**Reading text:**
------------------------
Astronomy Day is an annual event in various countries, intended to provide a means of interaction between the general public and various astronomy enthusiasts, groups and professionals.

== History ==
This event was started in 1973 by Doug Berger, the president of the Astronomical Association of Northern California. His intent was to set up various telescopes in busy urban locations so that passersby could enjoy views of the heavens. Since then the event has expanded and is now sponsored by a number of organizations associated with astronomy.

Originally, Astronomy Day occurred on a Saturday between mid-April and mid-May, and was scheduled so as to occur at or close to the first quarter Moon. In 2007, an autumn Astronomy Day was added. It was scheduled to occur on a Saturday between mid-September and mid-October so as to be on or close to the first quarter Moon.
------------------------
**Recorded data:**
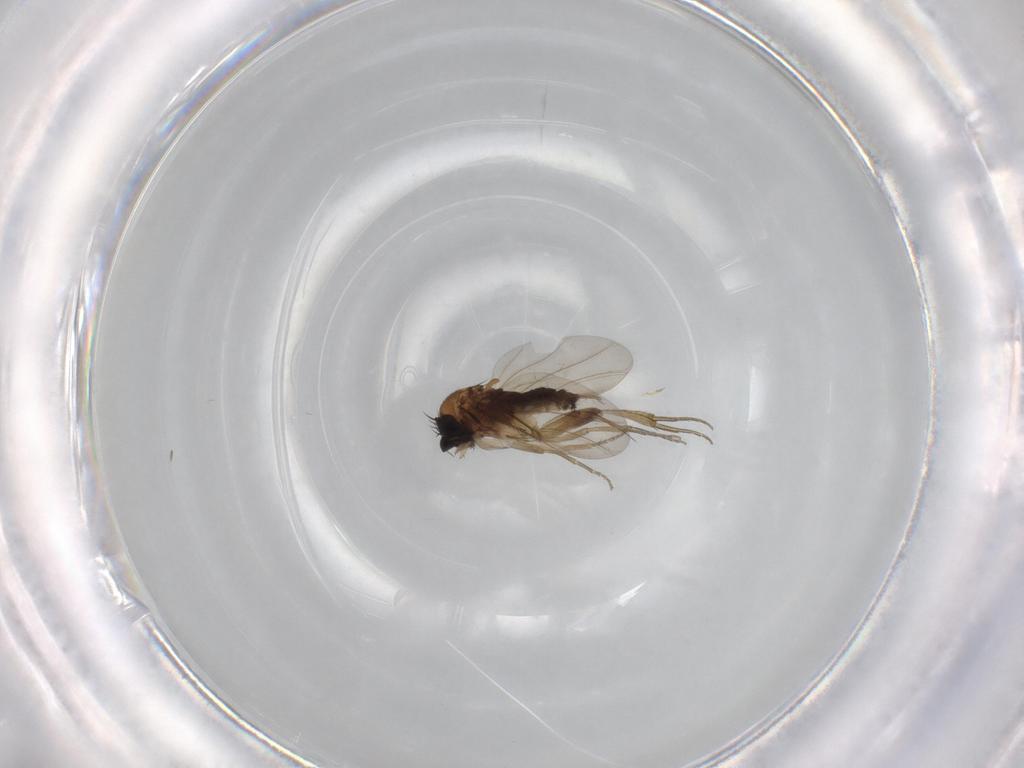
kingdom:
------------------------
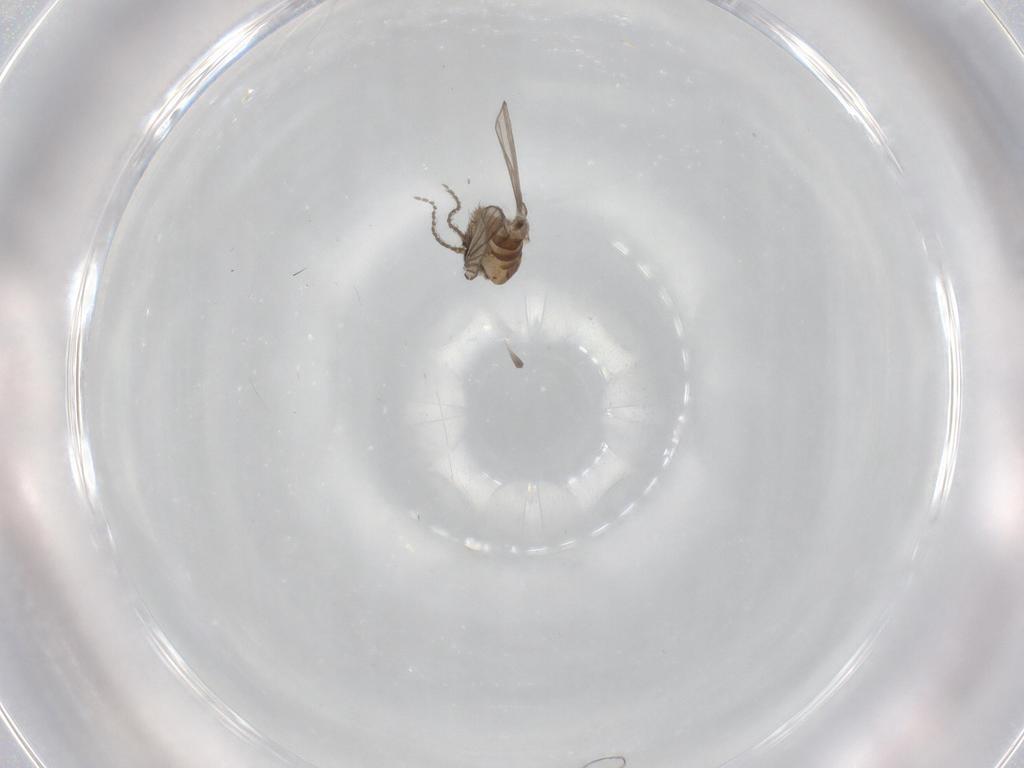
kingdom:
------------------------
**What to do:**
1. From the Astronomy Day text above, return the passage that begins at the words "Astronomy Day is" and stops after the words "groups and professionals.", copied word for word.
2. Decide whether each statement below agrees with the Astronomy Day text, answering yes or no and quoting the deciding words exactly.
(a) The event was started in 1973 by the president of the Astronomical Association of Northern California.
(b) The autumn Astronomy Day was added in 2005.
(c) Astronomy Day was originally scheduled at or close to the full Moon.

**Answer set:**
1.
Astronomy Day is an annual event in various countries, intended to provide a means of interaction between the general public and various astronomy enthusiasts, groups and professionals.

2.
(a) Yes: "This event was started in 1973 by Doug Berger, the president of the Astronomical Association of Northern California."
(b) No: "In 2007, an autumn Astronomy Day was added."
(c) No: "was scheduled so as to occur at or close to the first quarter Moon."